→ DATA EXTRACT:
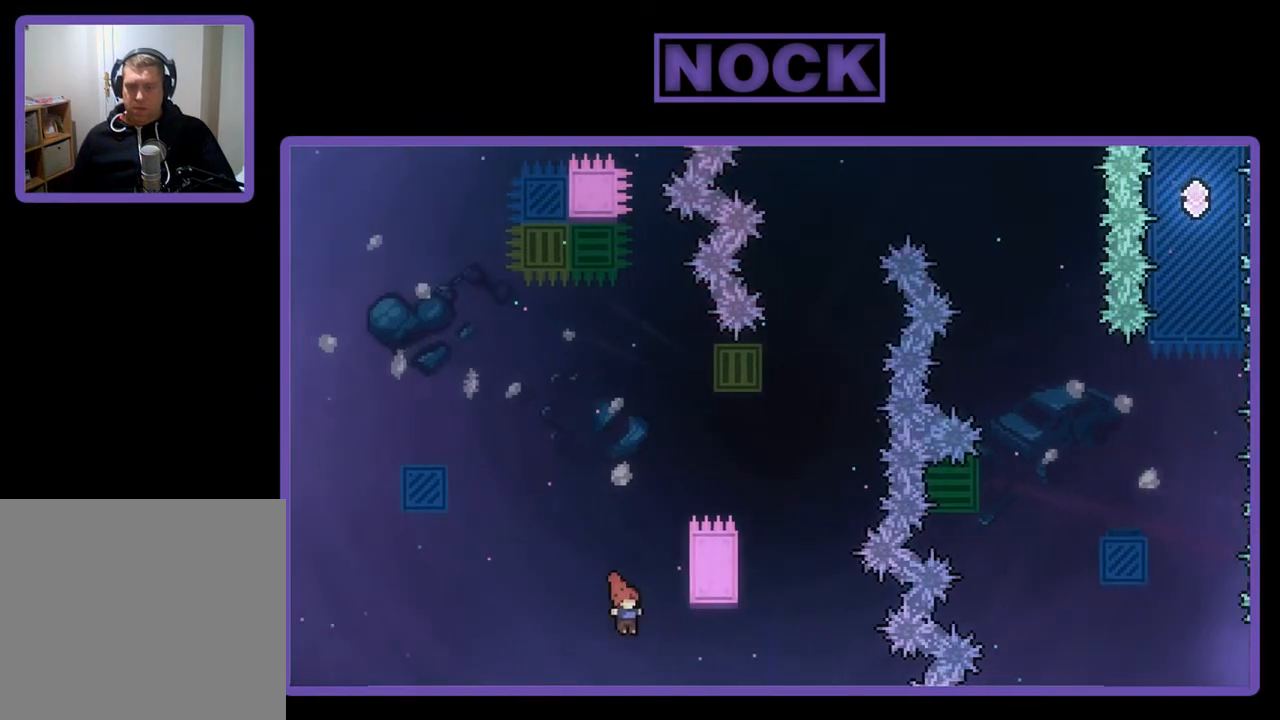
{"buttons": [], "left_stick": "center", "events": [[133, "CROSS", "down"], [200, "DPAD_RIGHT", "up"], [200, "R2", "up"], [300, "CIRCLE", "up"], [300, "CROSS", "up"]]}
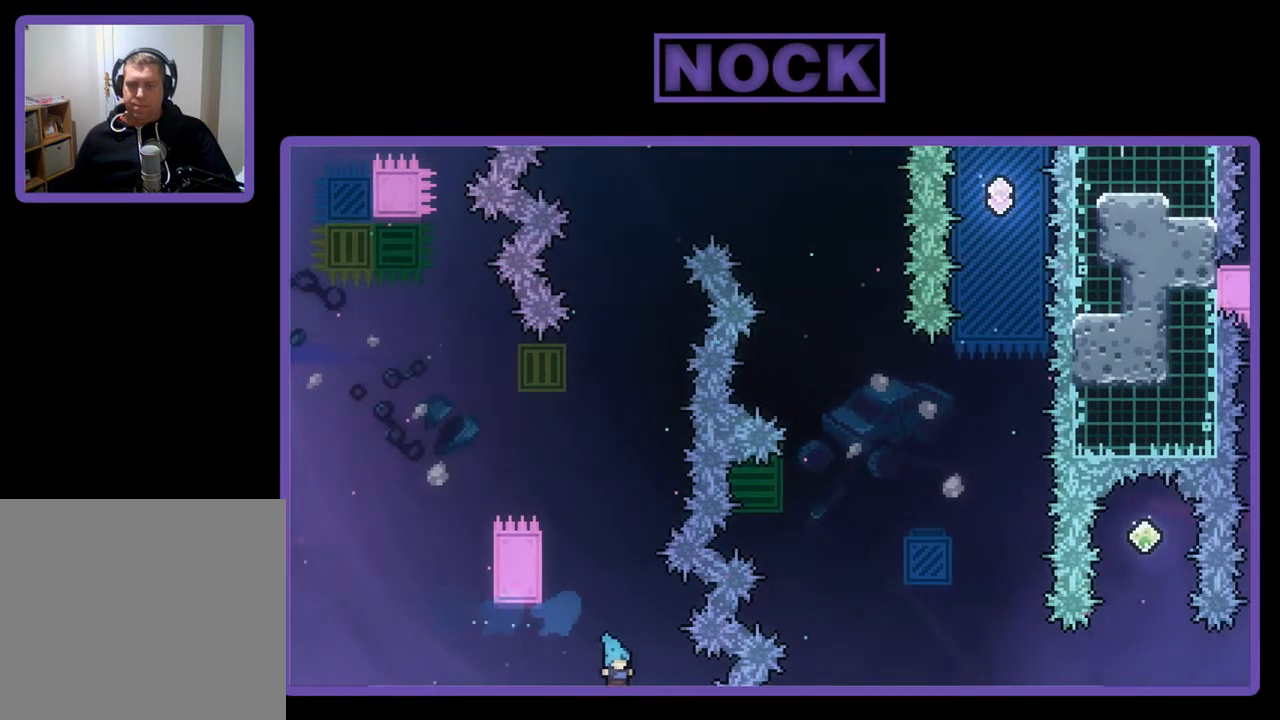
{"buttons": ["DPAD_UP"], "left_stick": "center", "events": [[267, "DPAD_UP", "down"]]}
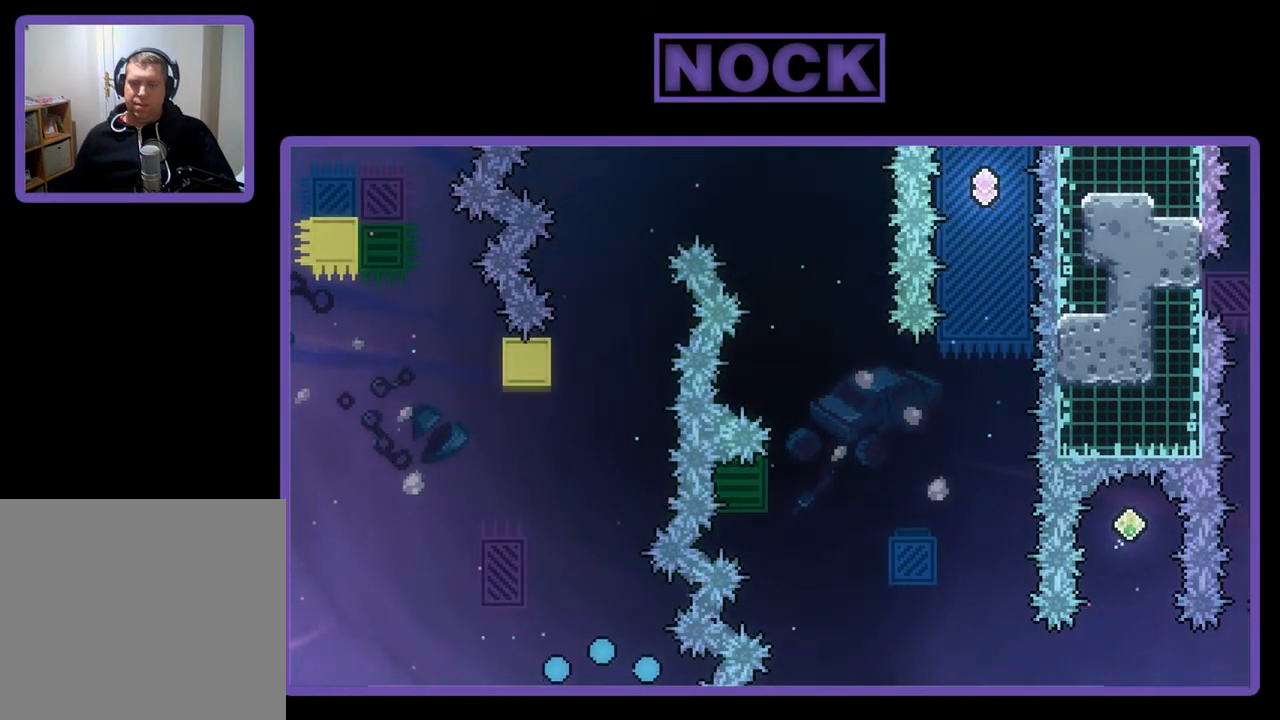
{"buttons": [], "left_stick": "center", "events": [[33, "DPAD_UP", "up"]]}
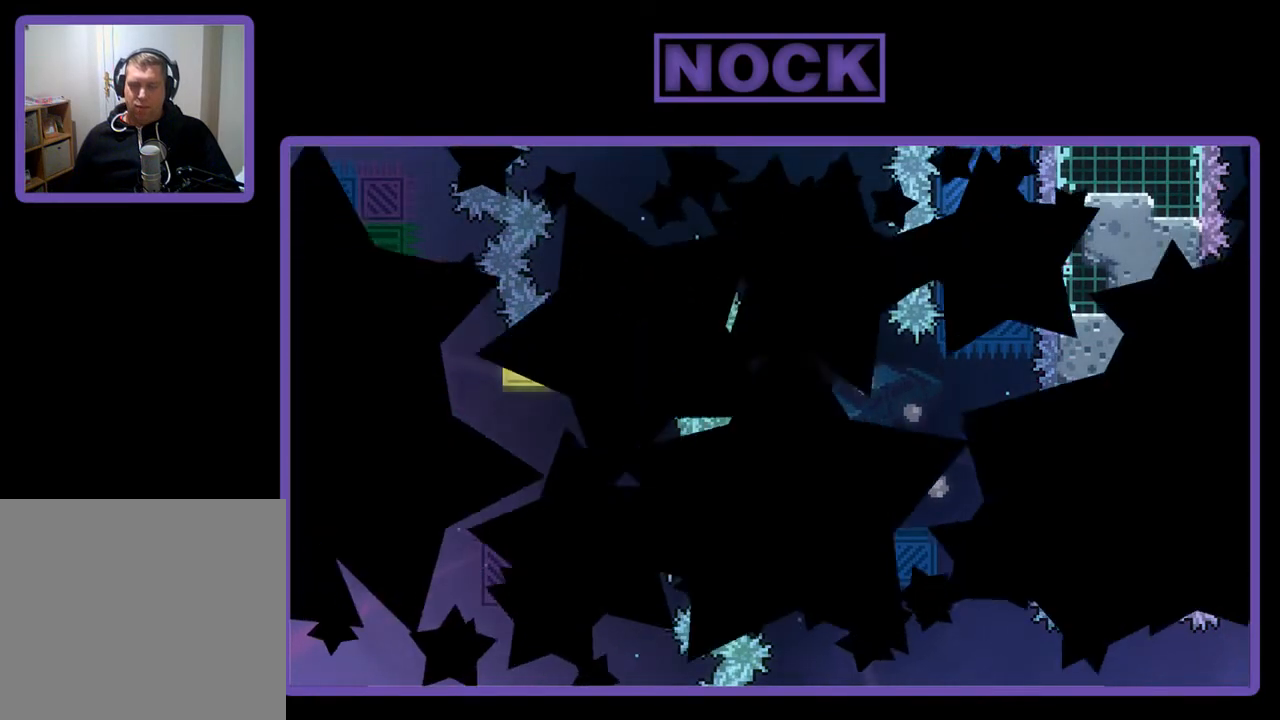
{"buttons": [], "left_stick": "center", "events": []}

→ AIM OF THE TASK:
Please return the whole listing exactly. Do not copy its images.

→ TASK RESULT:
{"buttons": [], "left_stick": "center", "events": [[133, "CROSS", "down"], [200, "DPAD_RIGHT", "up"], [200, "R2", "up"], [300, "CIRCLE", "up"], [300, "CROSS", "up"]]}
{"buttons": ["DPAD_UP"], "left_stick": "center", "events": [[267, "DPAD_UP", "down"]]}
{"buttons": [], "left_stick": "center", "events": [[33, "DPAD_UP", "up"]]}
{"buttons": [], "left_stick": "center", "events": []}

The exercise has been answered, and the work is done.